Every teacher, on occasion, has the opportunity to confiscate a student's amateur artwork in an effort to refocus that student's attention on the lesson. Usually, the student puts up some token resistance or, better still, is caught off-guard before they can censor their own work. Most of these doodlings are mindless enough and it is surprisingly rare that a teacher will stumble upon something of any real substance. The classic satirical portrayals of the teacher is rarer than one would think, though I am sure their are some unflattering portraits of me floating around in notebooks all over the world.
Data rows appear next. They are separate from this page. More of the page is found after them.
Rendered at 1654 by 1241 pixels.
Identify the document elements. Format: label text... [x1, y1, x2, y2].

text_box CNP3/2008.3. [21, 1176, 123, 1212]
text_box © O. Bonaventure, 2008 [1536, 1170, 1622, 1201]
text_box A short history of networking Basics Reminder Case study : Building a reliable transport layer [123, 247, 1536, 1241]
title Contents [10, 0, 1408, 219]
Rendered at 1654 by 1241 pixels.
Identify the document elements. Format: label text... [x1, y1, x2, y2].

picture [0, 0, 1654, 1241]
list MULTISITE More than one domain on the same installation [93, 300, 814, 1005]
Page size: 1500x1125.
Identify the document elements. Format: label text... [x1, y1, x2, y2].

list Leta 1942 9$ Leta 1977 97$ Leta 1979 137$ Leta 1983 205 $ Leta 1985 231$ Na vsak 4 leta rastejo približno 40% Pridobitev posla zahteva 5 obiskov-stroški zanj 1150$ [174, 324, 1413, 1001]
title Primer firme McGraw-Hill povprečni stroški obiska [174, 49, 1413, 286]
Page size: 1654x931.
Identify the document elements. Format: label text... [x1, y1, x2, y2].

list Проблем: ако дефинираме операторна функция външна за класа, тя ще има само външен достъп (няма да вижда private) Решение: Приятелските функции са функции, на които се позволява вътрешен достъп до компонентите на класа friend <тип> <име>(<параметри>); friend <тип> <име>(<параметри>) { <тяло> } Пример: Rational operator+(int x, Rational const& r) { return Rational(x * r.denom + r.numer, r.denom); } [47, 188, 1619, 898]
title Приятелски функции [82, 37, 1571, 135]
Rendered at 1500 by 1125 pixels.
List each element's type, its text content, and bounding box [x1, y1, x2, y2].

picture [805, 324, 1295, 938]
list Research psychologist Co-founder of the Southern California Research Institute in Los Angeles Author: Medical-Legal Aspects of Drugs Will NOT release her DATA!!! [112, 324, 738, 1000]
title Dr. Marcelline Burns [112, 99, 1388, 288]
A few days ago, I caught one of my eighth graders, Irene, working on just such a diversion. Irene is quiet and good-natured enough so that I was surprised to find her drawing at all. Assuming the figure in the picture was me, I was even more shocked that she was engaged in this act of insubordination, even as trivial as it was. In the middle of my lesson, I didn't think much of it.
After class ended, though, a longer look at Irene's drawing showed me that it was anything by trivial and I was decidedly not the subject. God in heaven, I only wish that I was, for that would have been something short of a tragedy. As it was though, this picture was deeply troubling.
To a degree, this gruesome picture speaks for itself, but a little analysis has helped bring me to a fuller appreciation of the magnitude of the Israeli-Palestinian conflict. The figure on the right, of course, is an Israeli soldier. He is identified as such by the mark on his left leg, which is a crude "Star of David" and a patch found on Israeli uniforms. In his hands, of course, are blood stained knives. It also strikes me that his hands, too, are bloody, which lends a sense of personal culpability to match his words: "I am a murderer."
The smaller figure to the left is a Palestinian, whose hair seems to indicate that this is a Palestinian girl. To match the Israeli attacker, she says, "I am murdered." Her most striking feature, besides the gaping hole in her chest, is her small size, especially in contrast with the soldier on the right. A more literal interpretation would suggest this figure's small stature is a sign of youth. Symbolically, though, the difference in size could be a thinly veiled statement about the comparative power of Israel and Palestine. Either way, the tragedy of this scene - be it the abuse of a young girl or an otherwise powerless person - is fairly comparable.
For me, though, the real tragedy was that this was the product of a thirteen year-old girl's imagination. In another time, in another place, surely Irene would be distracted by more pleasant flights of fancy.